Goal of the exercise:
Once you have read the records below, restate them word for word.

The records:
- Opening Delimiter -

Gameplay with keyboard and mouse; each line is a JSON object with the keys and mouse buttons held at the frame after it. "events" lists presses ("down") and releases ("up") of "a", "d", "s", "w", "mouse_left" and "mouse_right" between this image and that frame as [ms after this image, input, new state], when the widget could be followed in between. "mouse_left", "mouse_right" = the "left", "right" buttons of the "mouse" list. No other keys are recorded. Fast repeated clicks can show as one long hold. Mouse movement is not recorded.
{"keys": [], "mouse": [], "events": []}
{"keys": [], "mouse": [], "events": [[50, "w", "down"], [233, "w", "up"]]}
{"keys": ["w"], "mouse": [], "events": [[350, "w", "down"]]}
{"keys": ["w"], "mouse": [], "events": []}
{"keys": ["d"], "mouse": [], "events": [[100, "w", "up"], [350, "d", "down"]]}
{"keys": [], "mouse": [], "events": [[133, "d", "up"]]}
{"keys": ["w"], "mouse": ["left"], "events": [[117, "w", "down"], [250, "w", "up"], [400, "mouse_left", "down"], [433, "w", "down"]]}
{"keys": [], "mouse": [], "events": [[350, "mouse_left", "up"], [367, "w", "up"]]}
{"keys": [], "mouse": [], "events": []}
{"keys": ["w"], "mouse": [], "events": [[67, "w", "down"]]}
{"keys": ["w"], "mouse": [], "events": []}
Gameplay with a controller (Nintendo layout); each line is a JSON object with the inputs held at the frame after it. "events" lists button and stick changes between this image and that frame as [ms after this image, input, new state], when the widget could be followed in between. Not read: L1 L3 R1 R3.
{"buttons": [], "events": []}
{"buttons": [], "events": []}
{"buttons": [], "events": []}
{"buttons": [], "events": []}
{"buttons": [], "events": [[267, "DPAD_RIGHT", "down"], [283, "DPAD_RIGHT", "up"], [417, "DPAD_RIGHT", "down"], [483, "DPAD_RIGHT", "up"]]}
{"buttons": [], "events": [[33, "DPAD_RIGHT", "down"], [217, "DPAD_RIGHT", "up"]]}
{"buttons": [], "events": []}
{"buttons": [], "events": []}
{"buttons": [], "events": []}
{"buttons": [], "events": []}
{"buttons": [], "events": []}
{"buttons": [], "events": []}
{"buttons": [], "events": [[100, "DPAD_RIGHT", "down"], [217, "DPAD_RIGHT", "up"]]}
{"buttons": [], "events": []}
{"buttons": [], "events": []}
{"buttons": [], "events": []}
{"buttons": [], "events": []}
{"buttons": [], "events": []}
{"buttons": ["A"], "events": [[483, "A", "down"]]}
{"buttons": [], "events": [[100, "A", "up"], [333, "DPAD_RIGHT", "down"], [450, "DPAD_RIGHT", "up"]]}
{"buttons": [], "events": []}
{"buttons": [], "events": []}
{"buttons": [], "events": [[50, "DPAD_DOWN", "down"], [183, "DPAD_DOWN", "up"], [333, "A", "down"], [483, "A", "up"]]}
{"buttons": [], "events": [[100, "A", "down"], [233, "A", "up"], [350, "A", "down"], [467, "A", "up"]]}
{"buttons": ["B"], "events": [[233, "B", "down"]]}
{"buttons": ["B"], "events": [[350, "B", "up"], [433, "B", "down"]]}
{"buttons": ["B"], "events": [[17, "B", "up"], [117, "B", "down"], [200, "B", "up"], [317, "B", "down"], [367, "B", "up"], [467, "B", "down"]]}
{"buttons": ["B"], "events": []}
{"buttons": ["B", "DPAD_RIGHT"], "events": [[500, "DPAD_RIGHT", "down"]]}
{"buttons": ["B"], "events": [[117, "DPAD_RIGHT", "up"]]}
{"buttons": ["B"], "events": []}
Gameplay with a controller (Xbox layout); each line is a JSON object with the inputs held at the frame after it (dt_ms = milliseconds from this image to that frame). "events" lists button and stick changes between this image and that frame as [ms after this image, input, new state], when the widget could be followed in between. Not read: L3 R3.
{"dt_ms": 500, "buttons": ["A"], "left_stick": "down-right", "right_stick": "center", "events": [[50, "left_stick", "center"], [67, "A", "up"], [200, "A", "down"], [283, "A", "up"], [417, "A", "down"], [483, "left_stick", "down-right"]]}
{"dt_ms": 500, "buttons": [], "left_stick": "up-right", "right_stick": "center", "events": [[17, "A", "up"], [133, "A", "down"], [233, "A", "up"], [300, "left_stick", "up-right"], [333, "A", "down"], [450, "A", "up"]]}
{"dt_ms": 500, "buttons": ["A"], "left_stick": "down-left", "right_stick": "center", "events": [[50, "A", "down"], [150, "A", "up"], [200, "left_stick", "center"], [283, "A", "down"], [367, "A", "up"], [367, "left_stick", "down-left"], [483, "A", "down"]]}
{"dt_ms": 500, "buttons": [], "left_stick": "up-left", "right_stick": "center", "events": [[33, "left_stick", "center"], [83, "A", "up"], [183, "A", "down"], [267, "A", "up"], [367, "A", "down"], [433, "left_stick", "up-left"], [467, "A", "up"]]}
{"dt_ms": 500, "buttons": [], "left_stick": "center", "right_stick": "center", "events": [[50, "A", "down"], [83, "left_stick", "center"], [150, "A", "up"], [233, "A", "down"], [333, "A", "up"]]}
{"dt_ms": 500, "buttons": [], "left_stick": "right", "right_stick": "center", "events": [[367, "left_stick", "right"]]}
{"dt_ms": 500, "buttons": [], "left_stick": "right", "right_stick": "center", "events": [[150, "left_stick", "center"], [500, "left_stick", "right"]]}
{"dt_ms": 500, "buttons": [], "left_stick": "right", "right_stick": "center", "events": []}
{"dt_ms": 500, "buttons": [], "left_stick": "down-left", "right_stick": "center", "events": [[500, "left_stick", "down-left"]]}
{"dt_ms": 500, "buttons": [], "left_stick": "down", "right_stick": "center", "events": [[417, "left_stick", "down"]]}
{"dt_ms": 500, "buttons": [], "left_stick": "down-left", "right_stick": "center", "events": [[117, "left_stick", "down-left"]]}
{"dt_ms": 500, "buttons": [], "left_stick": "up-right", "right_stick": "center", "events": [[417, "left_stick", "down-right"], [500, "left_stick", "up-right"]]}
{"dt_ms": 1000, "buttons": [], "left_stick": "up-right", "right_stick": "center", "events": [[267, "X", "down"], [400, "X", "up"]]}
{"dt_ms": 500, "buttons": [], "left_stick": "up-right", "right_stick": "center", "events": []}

- Closing Delimiter -

Problem solution:
Gameplay with keyboard and mouse; each line is a JSON object with the keys and mouse buttons held at the frame after it. "events" lists presses ("down") and releases ("up") of "a", "d", "s", "w", "mouse_left" and "mouse_right" between this image and that frame as [ms after this image, input, new state], when the widget could be followed in between. "mouse_left", "mouse_right" = the "left", "right" buttons of the "mouse" list. No other keys are recorded. Fast repeated clicks can show as one long hold. Mouse movement is not recorded.
{"keys": [], "mouse": [], "events": []}
{"keys": [], "mouse": [], "events": [[50, "w", "down"], [233, "w", "up"]]}
{"keys": ["w"], "mouse": [], "events": [[350, "w", "down"]]}
{"keys": ["w"], "mouse": [], "events": []}
{"keys": ["d"], "mouse": [], "events": [[100, "w", "up"], [350, "d", "down"]]}
{"keys": [], "mouse": [], "events": [[133, "d", "up"]]}
{"keys": ["w"], "mouse": ["left"], "events": [[117, "w", "down"], [250, "w", "up"], [400, "mouse_left", "down"], [433, "w", "down"]]}
{"keys": [], "mouse": [], "events": [[350, "mouse_left", "up"], [367, "w", "up"]]}
{"keys": [], "mouse": [], "events": []}
{"keys": ["w"], "mouse": [], "events": [[67, "w", "down"]]}
{"keys": ["w"], "mouse": [], "events": []}
Gameplay with a controller (Nintendo layout); each line is a JSON object with the inputs held at the frame after it. "events" lists button and stick changes between this image and that frame as [ms after this image, input, new state], when the widget could be followed in between. Not read: L1 L3 R1 R3.
{"buttons": [], "events": []}
{"buttons": [], "events": []}
{"buttons": [], "events": []}
{"buttons": [], "events": []}
{"buttons": [], "events": [[267, "DPAD_RIGHT", "down"], [283, "DPAD_RIGHT", "up"], [417, "DPAD_RIGHT", "down"], [483, "DPAD_RIGHT", "up"]]}
{"buttons": [], "events": [[33, "DPAD_RIGHT", "down"], [217, "DPAD_RIGHT", "up"]]}
{"buttons": [], "events": []}
{"buttons": [], "events": []}
{"buttons": [], "events": []}
{"buttons": [], "events": []}
{"buttons": [], "events": []}
{"buttons": [], "events": []}
{"buttons": [], "events": [[100, "DPAD_RIGHT", "down"], [217, "DPAD_RIGHT", "up"]]}
{"buttons": [], "events": []}
{"buttons": [], "events": []}
{"buttons": [], "events": []}
{"buttons": [], "events": []}
{"buttons": [], "events": []}
{"buttons": ["A"], "events": [[483, "A", "down"]]}
{"buttons": [], "events": [[100, "A", "up"], [333, "DPAD_RIGHT", "down"], [450, "DPAD_RIGHT", "up"]]}
{"buttons": [], "events": []}
{"buttons": [], "events": []}
{"buttons": [], "events": [[50, "DPAD_DOWN", "down"], [183, "DPAD_DOWN", "up"], [333, "A", "down"], [483, "A", "up"]]}
{"buttons": [], "events": [[100, "A", "down"], [233, "A", "up"], [350, "A", "down"], [467, "A", "up"]]}
{"buttons": ["B"], "events": [[233, "B", "down"]]}
{"buttons": ["B"], "events": [[350, "B", "up"], [433, "B", "down"]]}
{"buttons": ["B"], "events": [[17, "B", "up"], [117, "B", "down"], [200, "B", "up"], [317, "B", "down"], [367, "B", "up"], [467, "B", "down"]]}
{"buttons": ["B"], "events": []}
{"buttons": ["B", "DPAD_RIGHT"], "events": [[500, "DPAD_RIGHT", "down"]]}
{"buttons": ["B"], "events": [[117, "DPAD_RIGHT", "up"]]}
{"buttons": ["B"], "events": []}
Gameplay with a controller (Xbox layout); each line is a JSON object with the inputs held at the frame after it (dt_ms = milliseconds from this image to that frame). "events" lists button and stick changes between this image and that frame as [ms after this image, input, new state], when the widget could be followed in between. Not read: L3 R3.
{"dt_ms": 500, "buttons": ["A"], "left_stick": "down-right", "right_stick": "center", "events": [[50, "left_stick", "center"], [67, "A", "up"], [200, "A", "down"], [283, "A", "up"], [417, "A", "down"], [483, "left_stick", "down-right"]]}
{"dt_ms": 500, "buttons": [], "left_stick": "up-right", "right_stick": "center", "events": [[17, "A", "up"], [133, "A", "down"], [233, "A", "up"], [300, "left_stick", "up-right"], [333, "A", "down"], [450, "A", "up"]]}
{"dt_ms": 500, "buttons": ["A"], "left_stick": "down-left", "right_stick": "center", "events": [[50, "A", "down"], [150, "A", "up"], [200, "left_stick", "center"], [283, "A", "down"], [367, "A", "up"], [367, "left_stick", "down-left"], [483, "A", "down"]]}
{"dt_ms": 500, "buttons": [], "left_stick": "up-left", "right_stick": "center", "events": [[33, "left_stick", "center"], [83, "A", "up"], [183, "A", "down"], [267, "A", "up"], [367, "A", "down"], [433, "left_stick", "up-left"], [467, "A", "up"]]}
{"dt_ms": 500, "buttons": [], "left_stick": "center", "right_stick": "center", "events": [[50, "A", "down"], [83, "left_stick", "center"], [150, "A", "up"], [233, "A", "down"], [333, "A", "up"]]}
{"dt_ms": 500, "buttons": [], "left_stick": "right", "right_stick": "center", "events": [[367, "left_stick", "right"]]}
{"dt_ms": 500, "buttons": [], "left_stick": "right", "right_stick": "center", "events": [[150, "left_stick", "center"], [500, "left_stick", "right"]]}
{"dt_ms": 500, "buttons": [], "left_stick": "right", "right_stick": "center", "events": []}
{"dt_ms": 500, "buttons": [], "left_stick": "down-left", "right_stick": "center", "events": [[500, "left_stick", "down-left"]]}
{"dt_ms": 500, "buttons": [], "left_stick": "down", "right_stick": "center", "events": [[417, "left_stick", "down"]]}
{"dt_ms": 500, "buttons": [], "left_stick": "down-left", "right_stick": "center", "events": [[117, "left_stick", "down-left"]]}
{"dt_ms": 500, "buttons": [], "left_stick": "up-right", "right_stick": "center", "events": [[417, "left_stick", "down-right"], [500, "left_stick", "up-right"]]}
{"dt_ms": 1000, "buttons": [], "left_stick": "up-right", "right_stick": "center", "events": [[267, "X", "down"], [400, "X", "up"]]}
{"dt_ms": 500, "buttons": [], "left_stick": "up-right", "right_stick": "center", "events": []}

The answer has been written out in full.